TASK:
What lines of the data below hold the string "Frühling"? Copy each one.

RECORDED DATA:
• • • • • • •
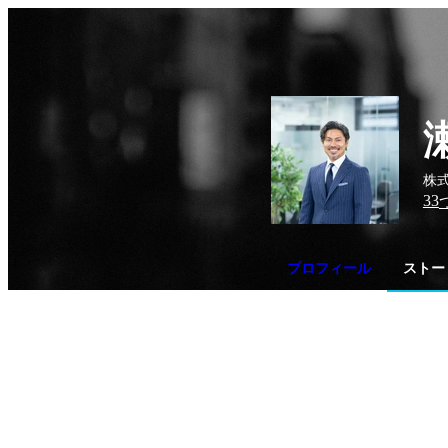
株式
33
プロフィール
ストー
• • • • • • •
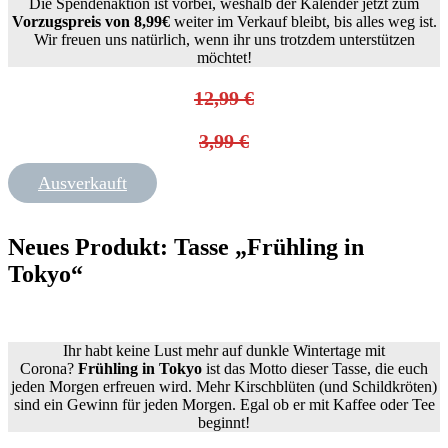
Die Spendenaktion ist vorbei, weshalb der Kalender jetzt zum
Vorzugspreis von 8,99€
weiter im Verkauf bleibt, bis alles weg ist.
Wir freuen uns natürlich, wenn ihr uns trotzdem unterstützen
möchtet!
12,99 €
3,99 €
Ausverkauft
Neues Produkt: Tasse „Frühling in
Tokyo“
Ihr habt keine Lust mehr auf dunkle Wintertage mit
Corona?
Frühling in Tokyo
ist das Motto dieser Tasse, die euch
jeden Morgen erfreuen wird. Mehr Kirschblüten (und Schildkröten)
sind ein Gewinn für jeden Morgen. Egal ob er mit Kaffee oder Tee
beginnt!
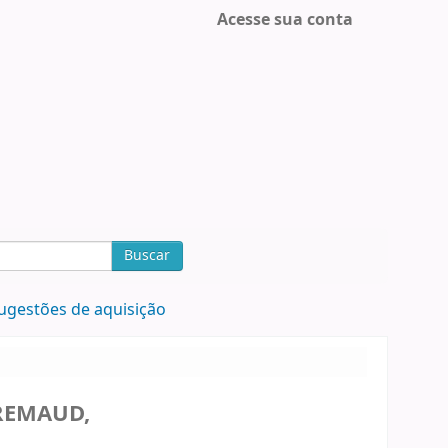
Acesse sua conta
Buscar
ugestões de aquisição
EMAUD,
• • • • • • •
SOLUTION TO THIS TASK:
Neues Produkt: Tasse „Frühling in
Frühling in Tokyo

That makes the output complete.